Problems to solve:
A – Retype the stretch of the soft-tissue modeling passage from "The models developed" through "and large groups).".
B – In the soft-tissue modeling passage, which four types of behavioral laws does the Biomeca-TIMC team determine?

Given passage:
= Beginning of Section =

The mechanical behavior of human organs and soft tissues is often very complex, since it is non-linear, time-varying, active, non-homogeneous and anisotropic. Any experimental mechanical characterization of such tissues (and even of materials interacting with these tissues) relies on behavioral models that best take into account this mechanical/geometrical/physical complexity. The researchers of the Biomeca-TIMC team determine behavioral laws (hyperelastic, viscoelastic, plastic or poroelastic) able to mimic the deformations undergone by human tissues and/or materials interacting with these tissues. We also propose original models for active tissues (e.g. muscle activation in interaction with bone segments, deformation of active organs such as the heart, the tongue or facial soft tissues).

The models developed are multi-scale (time and space) and multi-process (chemistry, cells, tissues, mechanics of continuous media). Their coupling with the environment can be done via equivalent boundary conditions (representative elementary volumes) to limit the complexity of the model itself. The team collaborates with several clinical services, with laboratories of chemistry, materials and biomechanics, as well as with industrial companies (startups and large groups).

= End of Section =

Provided data:

= Beginning of Section =

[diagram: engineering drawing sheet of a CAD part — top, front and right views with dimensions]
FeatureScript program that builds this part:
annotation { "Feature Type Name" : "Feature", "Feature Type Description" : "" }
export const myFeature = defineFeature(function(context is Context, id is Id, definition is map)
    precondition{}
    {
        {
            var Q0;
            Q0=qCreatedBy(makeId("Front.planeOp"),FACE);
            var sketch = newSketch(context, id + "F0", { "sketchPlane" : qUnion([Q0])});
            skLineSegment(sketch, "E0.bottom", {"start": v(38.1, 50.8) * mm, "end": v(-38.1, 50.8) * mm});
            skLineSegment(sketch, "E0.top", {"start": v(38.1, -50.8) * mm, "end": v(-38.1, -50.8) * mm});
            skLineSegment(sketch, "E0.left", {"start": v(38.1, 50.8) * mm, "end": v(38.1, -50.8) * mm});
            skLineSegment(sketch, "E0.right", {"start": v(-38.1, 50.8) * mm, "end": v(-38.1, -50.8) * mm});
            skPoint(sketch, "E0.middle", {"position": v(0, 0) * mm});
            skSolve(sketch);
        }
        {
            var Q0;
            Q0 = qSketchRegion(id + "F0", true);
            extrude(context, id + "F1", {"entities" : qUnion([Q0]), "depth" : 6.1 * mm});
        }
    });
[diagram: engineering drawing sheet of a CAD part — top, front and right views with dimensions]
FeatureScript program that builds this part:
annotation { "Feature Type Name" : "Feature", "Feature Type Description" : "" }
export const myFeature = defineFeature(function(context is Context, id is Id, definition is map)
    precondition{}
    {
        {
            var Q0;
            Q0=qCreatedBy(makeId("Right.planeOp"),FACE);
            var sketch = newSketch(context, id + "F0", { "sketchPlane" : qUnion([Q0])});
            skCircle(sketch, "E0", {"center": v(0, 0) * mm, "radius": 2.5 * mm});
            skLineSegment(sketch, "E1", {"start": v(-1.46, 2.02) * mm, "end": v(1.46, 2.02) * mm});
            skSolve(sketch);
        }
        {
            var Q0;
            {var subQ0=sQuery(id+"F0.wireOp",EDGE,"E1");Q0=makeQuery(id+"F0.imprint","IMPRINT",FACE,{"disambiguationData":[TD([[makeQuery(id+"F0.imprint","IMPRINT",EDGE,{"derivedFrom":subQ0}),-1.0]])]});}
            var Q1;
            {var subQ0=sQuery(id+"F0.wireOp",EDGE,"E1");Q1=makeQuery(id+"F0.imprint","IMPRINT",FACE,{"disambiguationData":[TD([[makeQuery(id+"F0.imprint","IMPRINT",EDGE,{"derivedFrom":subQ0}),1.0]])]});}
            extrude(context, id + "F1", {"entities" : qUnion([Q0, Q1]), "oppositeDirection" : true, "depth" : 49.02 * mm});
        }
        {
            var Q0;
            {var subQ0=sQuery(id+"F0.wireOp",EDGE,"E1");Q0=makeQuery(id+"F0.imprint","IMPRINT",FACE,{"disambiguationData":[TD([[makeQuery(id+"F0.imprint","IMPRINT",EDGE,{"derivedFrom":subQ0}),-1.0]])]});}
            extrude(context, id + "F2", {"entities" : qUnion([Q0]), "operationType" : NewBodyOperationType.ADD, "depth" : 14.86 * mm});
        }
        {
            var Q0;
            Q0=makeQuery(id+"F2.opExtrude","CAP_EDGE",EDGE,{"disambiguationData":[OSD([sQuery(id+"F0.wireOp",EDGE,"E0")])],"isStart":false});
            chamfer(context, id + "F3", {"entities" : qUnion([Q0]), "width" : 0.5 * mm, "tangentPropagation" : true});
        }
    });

= End of Section =

Task responses:
A –
The models developed are multi-scale (time and space) and multi-process (chemistry, cells, tissues, mechanics of continuous media). Their coupling with the environment can be done via equivalent boundary conditions (representative elementary volumes) to limit the complexity of the model itself. The team collaborates with several clinical services, with laboratories of chemistry, materials and biomechanics, as well as with industrial companies (startups and large groups).

B – Hyperelastic, viscoelastic, plastic and poroelastic.